The g-force a body can survive depends a lot on how long that body is being g-forced. If you love roller coasters, you’ve probably experienced several seconds at 5 g’s and walked away smiling. But race car drivers have survived crashes with over 200 g’s, but only because that deceleration was limited to a few milliseconds. Basically if you’re gonna hit something hard, it helps to do it quickly. It takes less than a millisecond for a woodpecker’s head to move from full speed to stopped. In that amount of time, our brains could take 300 g’s before concussion, but woodpecker brains can withstand more than four thousand G’s.
How is that possible?! This gets us to the real reason woodpeckers don’t get concussions.

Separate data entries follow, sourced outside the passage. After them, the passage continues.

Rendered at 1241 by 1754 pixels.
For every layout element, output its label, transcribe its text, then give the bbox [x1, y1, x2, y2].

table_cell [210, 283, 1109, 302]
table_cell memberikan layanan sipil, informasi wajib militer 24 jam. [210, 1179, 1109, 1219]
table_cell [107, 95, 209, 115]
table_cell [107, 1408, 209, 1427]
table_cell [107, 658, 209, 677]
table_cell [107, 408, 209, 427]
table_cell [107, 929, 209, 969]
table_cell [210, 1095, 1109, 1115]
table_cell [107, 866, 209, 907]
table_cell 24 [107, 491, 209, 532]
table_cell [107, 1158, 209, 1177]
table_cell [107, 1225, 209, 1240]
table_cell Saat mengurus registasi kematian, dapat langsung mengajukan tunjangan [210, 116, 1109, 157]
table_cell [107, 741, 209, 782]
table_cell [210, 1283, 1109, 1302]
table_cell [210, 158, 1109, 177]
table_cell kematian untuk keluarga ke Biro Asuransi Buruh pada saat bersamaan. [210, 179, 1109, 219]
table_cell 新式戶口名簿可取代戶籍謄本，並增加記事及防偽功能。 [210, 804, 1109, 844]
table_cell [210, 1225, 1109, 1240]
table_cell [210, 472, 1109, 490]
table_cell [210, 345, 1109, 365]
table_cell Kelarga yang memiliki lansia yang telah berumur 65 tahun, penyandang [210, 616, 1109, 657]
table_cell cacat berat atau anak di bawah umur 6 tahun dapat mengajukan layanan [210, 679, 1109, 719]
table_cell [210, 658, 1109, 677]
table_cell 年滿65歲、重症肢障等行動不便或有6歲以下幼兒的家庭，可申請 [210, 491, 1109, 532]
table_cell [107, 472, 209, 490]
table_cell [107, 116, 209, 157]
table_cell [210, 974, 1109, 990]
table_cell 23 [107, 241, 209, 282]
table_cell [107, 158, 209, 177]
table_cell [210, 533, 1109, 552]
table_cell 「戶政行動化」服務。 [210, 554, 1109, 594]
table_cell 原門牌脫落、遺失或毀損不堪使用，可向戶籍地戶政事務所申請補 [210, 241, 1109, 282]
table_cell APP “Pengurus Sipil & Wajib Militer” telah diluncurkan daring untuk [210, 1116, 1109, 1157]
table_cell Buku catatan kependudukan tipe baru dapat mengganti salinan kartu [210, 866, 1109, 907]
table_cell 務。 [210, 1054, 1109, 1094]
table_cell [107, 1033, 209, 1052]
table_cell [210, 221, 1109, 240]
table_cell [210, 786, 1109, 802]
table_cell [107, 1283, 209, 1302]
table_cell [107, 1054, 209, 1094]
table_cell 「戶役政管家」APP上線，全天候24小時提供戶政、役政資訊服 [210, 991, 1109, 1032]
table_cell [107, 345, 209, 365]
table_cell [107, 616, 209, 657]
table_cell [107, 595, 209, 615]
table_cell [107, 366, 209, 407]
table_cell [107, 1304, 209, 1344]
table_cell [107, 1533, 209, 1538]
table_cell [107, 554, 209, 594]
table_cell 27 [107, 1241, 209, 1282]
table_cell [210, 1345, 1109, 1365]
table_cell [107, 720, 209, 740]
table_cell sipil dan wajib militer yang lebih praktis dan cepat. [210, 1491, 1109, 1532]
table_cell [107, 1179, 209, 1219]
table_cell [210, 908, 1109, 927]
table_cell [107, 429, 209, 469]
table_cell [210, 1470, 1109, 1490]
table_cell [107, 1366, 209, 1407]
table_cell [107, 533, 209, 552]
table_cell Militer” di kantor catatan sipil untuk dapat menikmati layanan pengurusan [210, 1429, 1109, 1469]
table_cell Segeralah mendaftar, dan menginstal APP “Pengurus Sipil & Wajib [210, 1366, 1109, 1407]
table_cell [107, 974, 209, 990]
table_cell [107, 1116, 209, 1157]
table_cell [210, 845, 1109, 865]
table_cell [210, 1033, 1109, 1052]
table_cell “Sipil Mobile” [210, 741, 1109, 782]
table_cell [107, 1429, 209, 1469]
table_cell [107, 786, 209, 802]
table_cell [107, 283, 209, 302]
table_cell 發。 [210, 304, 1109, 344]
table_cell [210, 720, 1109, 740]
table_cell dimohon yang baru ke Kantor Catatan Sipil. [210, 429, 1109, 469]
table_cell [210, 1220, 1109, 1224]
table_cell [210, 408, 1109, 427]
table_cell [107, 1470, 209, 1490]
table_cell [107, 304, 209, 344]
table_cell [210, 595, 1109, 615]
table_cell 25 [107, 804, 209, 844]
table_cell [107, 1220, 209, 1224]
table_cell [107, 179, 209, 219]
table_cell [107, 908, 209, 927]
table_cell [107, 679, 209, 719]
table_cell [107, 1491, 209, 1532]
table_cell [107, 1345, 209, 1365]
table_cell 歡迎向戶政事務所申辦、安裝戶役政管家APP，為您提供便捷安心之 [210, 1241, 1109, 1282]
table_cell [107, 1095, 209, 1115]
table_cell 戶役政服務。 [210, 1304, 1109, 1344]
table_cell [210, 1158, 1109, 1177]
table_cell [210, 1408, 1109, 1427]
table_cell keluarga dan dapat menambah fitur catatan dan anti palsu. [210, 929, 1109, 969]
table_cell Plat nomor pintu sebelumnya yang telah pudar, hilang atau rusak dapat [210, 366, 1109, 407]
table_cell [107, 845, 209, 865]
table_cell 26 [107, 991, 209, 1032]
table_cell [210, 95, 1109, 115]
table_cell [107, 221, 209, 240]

J.B.S Haldane, in a 1926 essay “On Being the Right Size” wrote that “You can drop a mouse down a thousand-yard mine shaft; and, on arriving at the bottom, it gets a slight shock and walks away.” But dropped down the same mine shaft “…A rat is killed, a man is broken, a horse splashes.” I don’t think anyone’s actually tested that, but it comes down to simple math. As an animal, or an animal’s brain gets smaller, the volume and mass drop by the cube, but the surface area goes down by the square. So a woodpecker brain might have much much less skull area to absorb impact than we do, but it’s much, much, MUCH lighter.
An engineer would say woodpecker brains and human brains are built from the same material, but the mathematics of scale mean that bird brains can take a bigger banging. So the main reason woodpeckers don’t get concussions is because they’re small. I know, it’s kind of obvious, but we’re stuck with a hard knock truth: they evolved to take an impact, and we didn’t, and as long as we keep banging our heads into each other for fun or by accident, we’ll probably keep getting concussions, no matter what kind of space-age bubble wrap we put on our heads.